> **Условие задания**:
Замените «горло» на «глотку» в тексте об алжирских исламистах и приведите заново отрывок от «Этот человек (еще» до «джихада против неверных16.».

> **Предложенный отрывок**:
________________________
Этот человек (еще раз подчеркнем – любой, кто не был согласен с салафитами из ВИГ) выводился, по сути дела, за рамки человечности, низводился по своему статусу до уровня скота. Именно как скоту перерезали горло тысячам людей боевики ВИГ. Есть свидетельства, что в лагерях подготовки исламистов именно этому их и обучали – голыми руками поймать барана, корову или быка, обездвижить их и перерезать им горло. Подобные убийства провозглашались частью джихада против неверных16.

В 90-х годах в Алжире среди исламистов начались споры. Отдельные группы, входившие в ВИГ, не только осуждали друг друга, но даже откалывались от организации. Однако идеологическая линия, оправдывающая насилия и массовые убийства, проводилась с абсолютной последовательностью. Так, в октябре 1997 года в коммюнике № 51 (опубликовано в тот же период в качестве директивы в журнале «Аль-Ансар», лондонском органе салафитских группировок) тогдашний руководитель ВИГ Антар Зуабри, осуждая перемирие, которое объявила на тот момент другая алжирская группа – «Исламская армия спасения», взял на себя ответственность за все убийства мирных жителей и заявил, что такие акции будут продолжены. В коммюнике прямо отмечалось, что ВИГ воевала и будет воевать (вести джихад) не только против «тиранов», но и против их сторонников. Ранее, 15 октября 1996 года, в коммюнике № 49 Антар Зуабри призвал население Алжира во всем следовать нормам шариата. Руководитель ВИГ заявил, что его люди убьют каждого, кто откажется молиться или платить закят (очистительную милостыню). Смерть грозит тем, кто обратится в светские суды. Для решения всех вопросов алжирцы должны обращаться только в ВИГ, где есть специалисты по шариатскому праву. Та же самая угроза обращена к женщинам, если они выйдут из дома в «нешариатских» одеяниях17.
________________________
> **Исходный материал**:
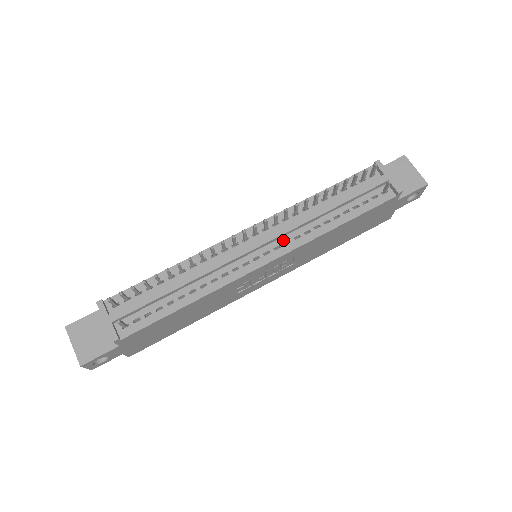
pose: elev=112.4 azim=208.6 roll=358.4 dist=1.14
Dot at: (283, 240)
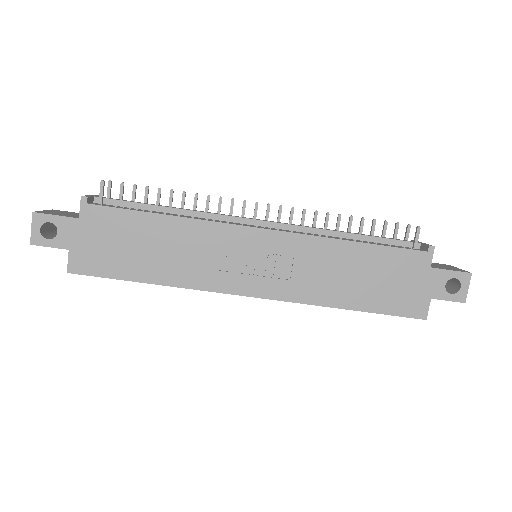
________________________
> **Результат выполнения**:
Этот человек (еще раз подчеркнем – любой, кто не был согласен с салафитами из ВИГ) выводился, по сути дела, за рамки человечности, низводился по своему статусу до уровня скота. Именно как скоту перерезали глотку тысячам людей боевики ВИГ. Есть свидетельства, что в лагерях подготовки исламистов именно этому их и обучали – голыми руками поймать барана, корову или быка, обездвижить их и перерезать им глотку. Подобные убийства провозглашались частью джихада против неверных16.